If there are other survivor parents in here, how do you stay sane? How do you keep from making your trauma your child’s burden? How do you get over trusting caregivers, teachers, doctors, friends? I’m melting down right now, please be kind.
Comments
I know the feeling all too well. I’m so sorry that happened to you.
We keep our circle small and only do sleep overs with grandparents. Unfortunately there is only so much you can do to prevent it without hurting her chances for socialization. You can help her by respecting her no’s and asking for permission before you pick her up/hug/kiss and making others respect her boundaries as well.
You teach her about consent and body boundaries. There are a lot of children’s books on the subject. ‘The ABCs of Consent’ ‘Your Body Belongs to You’ and ‘Let’s Talk About Body Boundaries, Consent & Respect’
Check out the author Gabor Maté for yourself. He has a lot of really great insight on how ptsd affects your body as well as your mind. ‘When the Body Says No’ and ‘The Myth of Normal’ are two I really like.
To a degree, you don’t – I am that child.
My mother was raped, more than once, by different men at different times, one leaving her for dead after choking her unconscious.
She was unable to fully heal from the traumas.
But! She surrounded herself with trusted women, was honest (and age appropriately) open about her experiences.

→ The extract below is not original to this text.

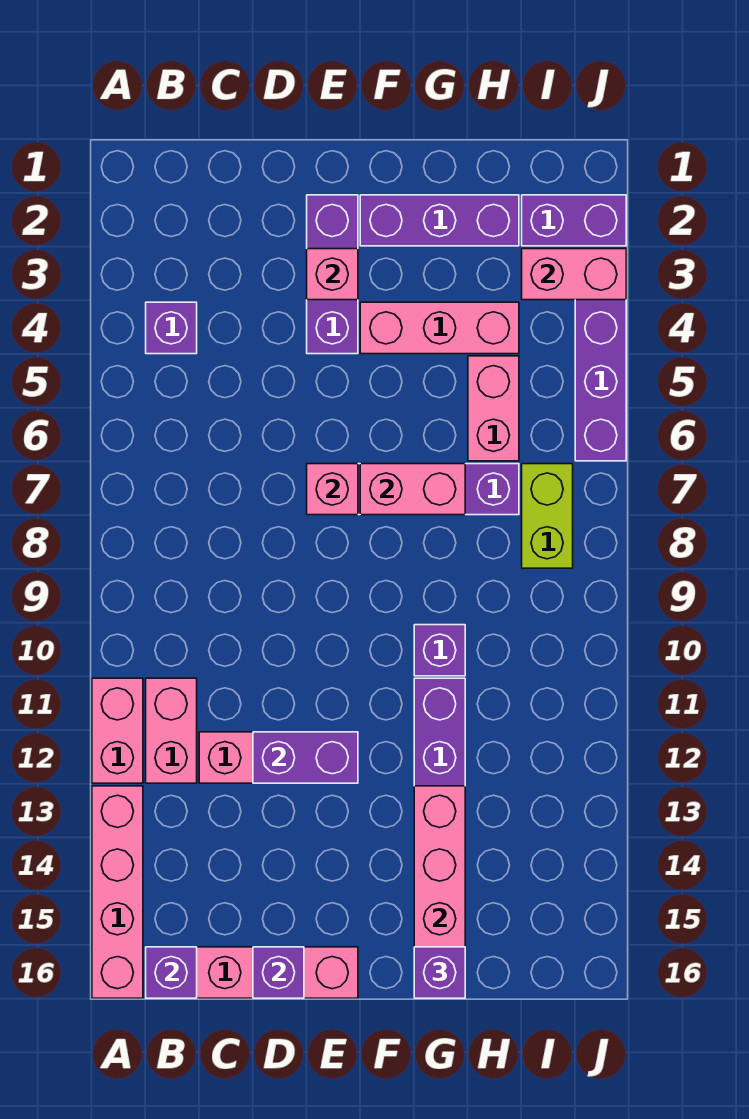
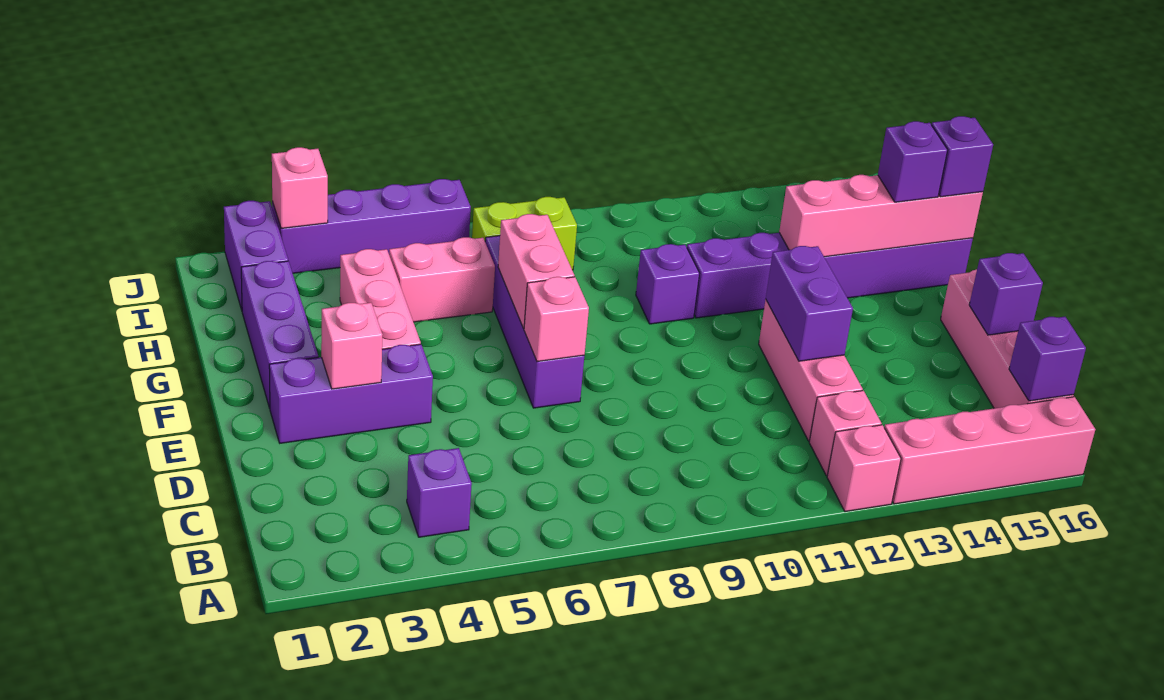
pink 1x2 brick [92,678,143,783] -> pink 1x1 brick [827,425,901,512]
pink 1x2 brick [146,678,197,783] -> pink 1x1 brick [809,391,882,476]
none -> purple 1x1 brick [878,121,948,202]
pink 1x2 brick [522,249,626,300] -> pink 1x1 brick [272,147,328,228]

She taught me to be aware of my surroundings and pay attention to that inner voice.
She taught me practical things (always have enough money to call for help, taxi to a safe place, or for a soda in a well-lit cafe).
She made it clear she would always come get me, no matter what time of day or night, if I felt unsafe – and if anything learned in such a situation was uncovered (drinking at a party, sneaking out, etc), it would not be discussed until the next day. This was extended to my friends.
She taught me to lock doors and windows, check under the car and the back seat, be sure someone knows where I’m going and with who.
She made scary things, like a peeping tom, less scary (by tossing a lot firecracker out the window above his head).
Written out, it sounds depressing – but it didn’t feel that way, it felt like protection.. for her and me.
It is partially my burden, as any trauma those that came before us is- but she managed as best she could and worked to ensure I had a safety net of family and friends, and a (at least partial) understanding of how the experiences still affected her.
I am furious on your behalf; I am furious that Chico state doesn’t give a fuk about gang rape and rape in general. My middle day was raped there and they treated her like shiet, fuk . I am so sorry and I support you.
Educate your daughter give her strength and autonomy; let her say NO!!!